> _WORK TO COMPLETE_
Copy every record exactly, leaving the pictures out.
*** TASK INPUTS ***
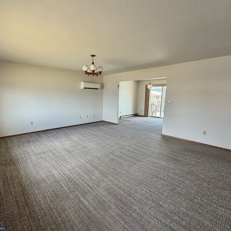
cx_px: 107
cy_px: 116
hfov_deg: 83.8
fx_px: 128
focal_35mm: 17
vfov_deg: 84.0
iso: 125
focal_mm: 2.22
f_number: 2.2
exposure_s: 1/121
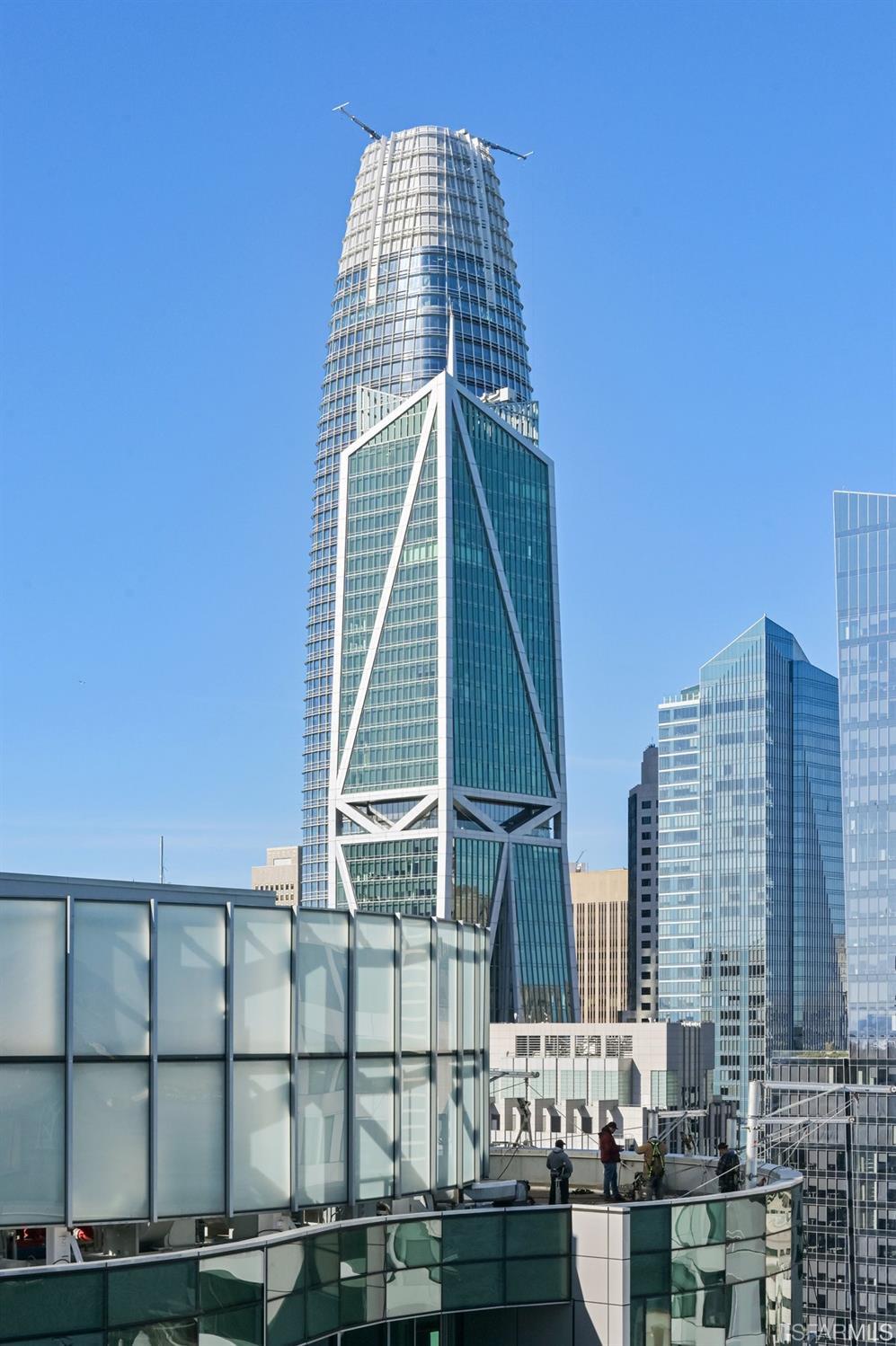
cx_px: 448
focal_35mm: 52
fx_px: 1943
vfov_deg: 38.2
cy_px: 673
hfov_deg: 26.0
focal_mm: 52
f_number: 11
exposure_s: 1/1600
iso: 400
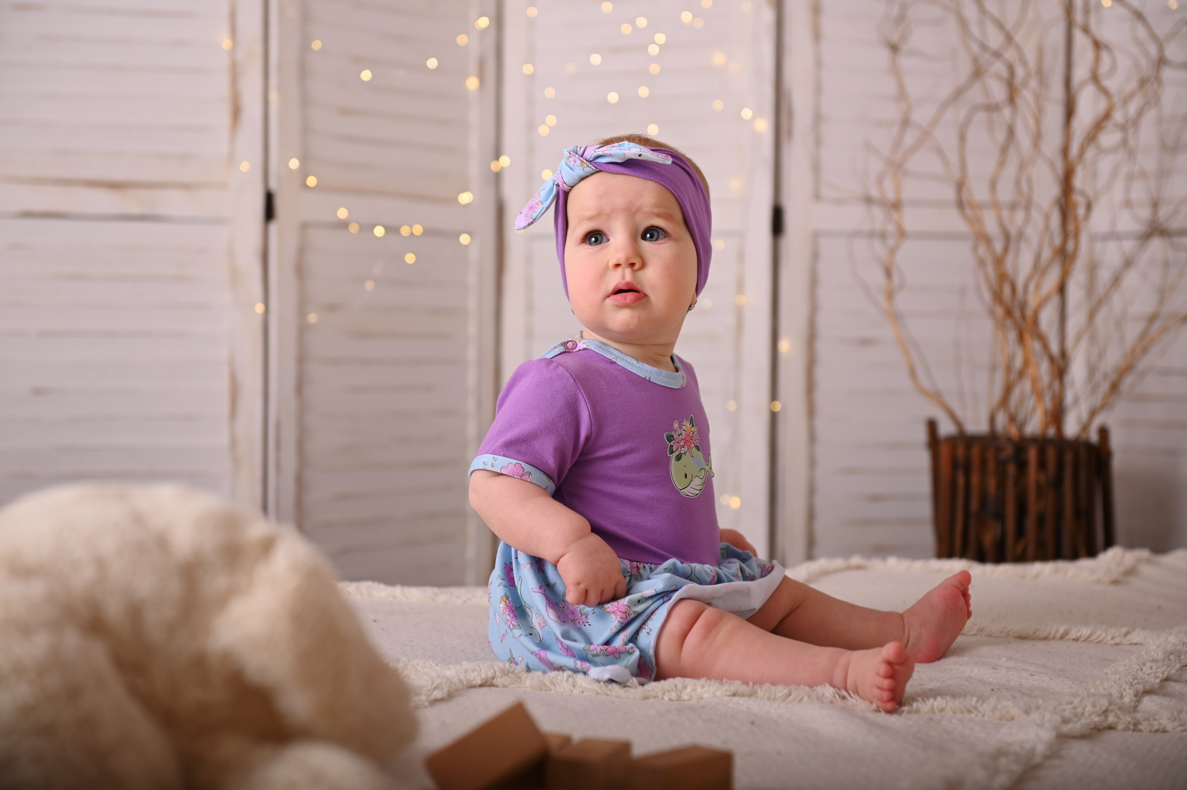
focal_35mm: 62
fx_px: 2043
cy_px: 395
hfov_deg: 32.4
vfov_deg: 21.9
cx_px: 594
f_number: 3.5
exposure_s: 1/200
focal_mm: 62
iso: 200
*** End of TASK INPUTS ***
> _ANSWER BOX_
cx_px: 107
cy_px: 116
hfov_deg: 83.8
fx_px: 128
focal_35mm: 17
vfov_deg: 84.0
iso: 125
focal_mm: 2.22
f_number: 2.2
exposure_s: 1/121
cx_px: 448
focal_35mm: 52
fx_px: 1943
vfov_deg: 38.2
cy_px: 673
hfov_deg: 26.0
focal_mm: 52
f_number: 11
exposure_s: 1/1600
iso: 400
focal_35mm: 62
fx_px: 2043
cy_px: 395
hfov_deg: 32.4
vfov_deg: 21.9
cx_px: 594
f_number: 3.5
exposure_s: 1/200
focal_mm: 62
iso: 200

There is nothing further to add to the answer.